↝ Description
I've been tasked with researching open-source state-of-the-art deepfake techniques for a few clients' projects. This has led me to create videos of non-existent people, resurrecting the dead and making Angela Merkel sing.
↝ Tools used
Various img2video, video2video & audio2audio models, ComfyUI
Due to the nature of a client's project, it couldn't be shot in a way that allowed a real person to appear in the final film. Now, how do you create a video of a person that does not exist?
To tackle this problem I was tasked with, I started out by firstly generating a portrait of a 'new' person using the tried and true StyleGAN.
I then fed this single portrait image, after trying out various other uncompelling options, into my workflow - consisting of a state of the art face swapper - along with the source video to generate a low resolution deepfake. Using a face restorer model to upscale the face again, I was able to create a quite convincing final result.

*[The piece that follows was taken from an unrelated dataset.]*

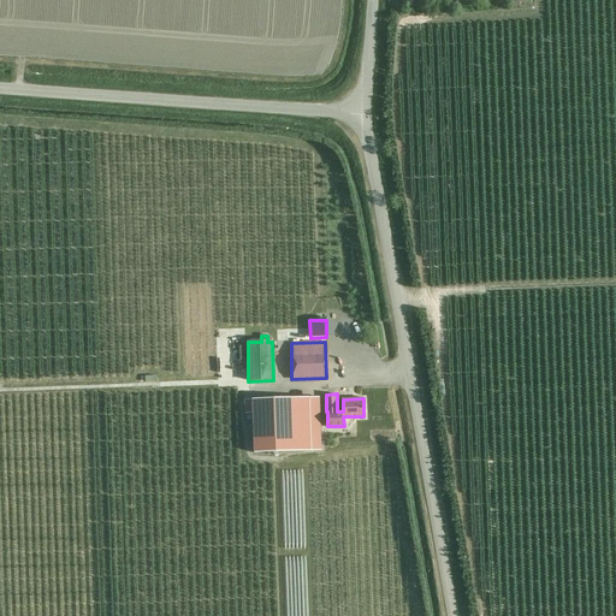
[(246,412),(253,412),(254,451),(320,450),(320,397),(246,397),(246,412)]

Of course the result isn't perfect: We get a few jitters, mainly in the hair due to the face restoring; I also put it under a hard test with the dance video, and as expected it struggles with objects in front of the face which I highlighted in the slow-motion. Still, the harsh and quick lighting changes were no issue, and I as well as the client are satisfied with the result.

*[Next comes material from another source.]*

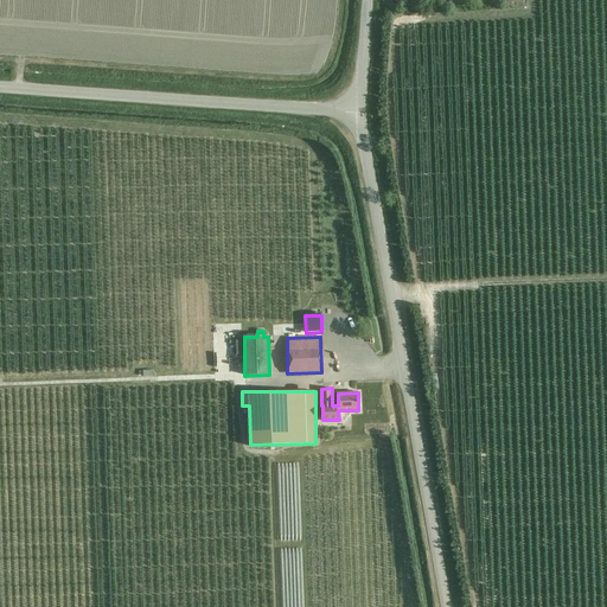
All buildings are outlined.
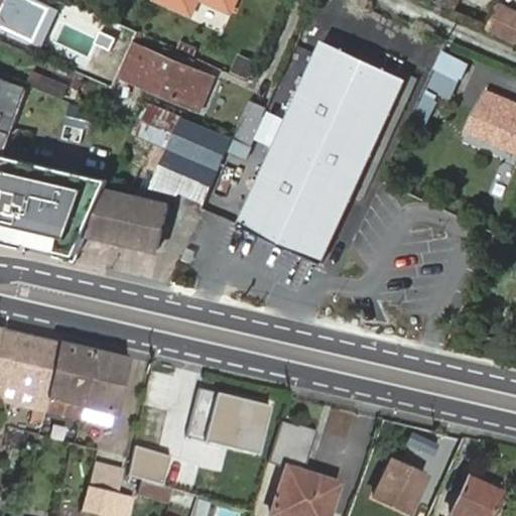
[(0,0),(0,26),(22,37),(31,15),(4,2),(4,0),(0,0)]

The videos seen here are only examples I created to show off the process to comply with the NDA.
Now we don't want to play Frankenstein, especially since creating videos for commercial use without being able to get consent is a whole can of worms. So as a disclaimer, these videos are again only examples I created to show off the process, nothing final or commercial.

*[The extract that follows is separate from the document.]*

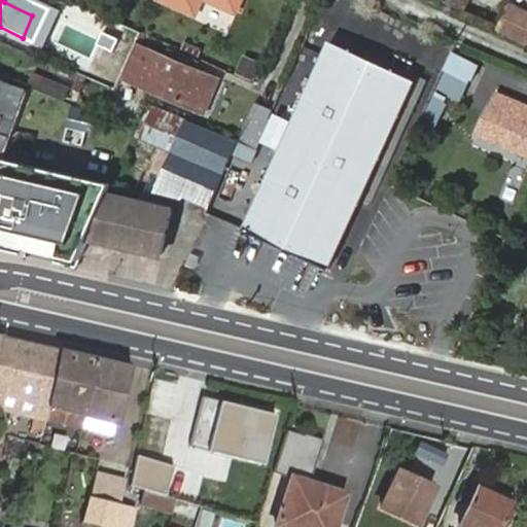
[(173,0),(198,10),(202,0),(213,0),(235,8),(238,0),(173,0)]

The question was whether, given existing video of people talking, could we make them say something else? The footage we had available was still in black and white, which some of the models didn't cope well with - a great opportunity to also test out video colorization methods! After lots of trial and error (and a *ton* of conda and venv environments later), I was able to design a workflow that worked best for the goal in mind.
As TV hosts tend to rather sit still and not move a lot, another idea I explored was simply using a single input image, whose face was then animated given a script. Of course it isn't as convincing as using a video as input already, though we were quite impressed how well it worked given the circumstances.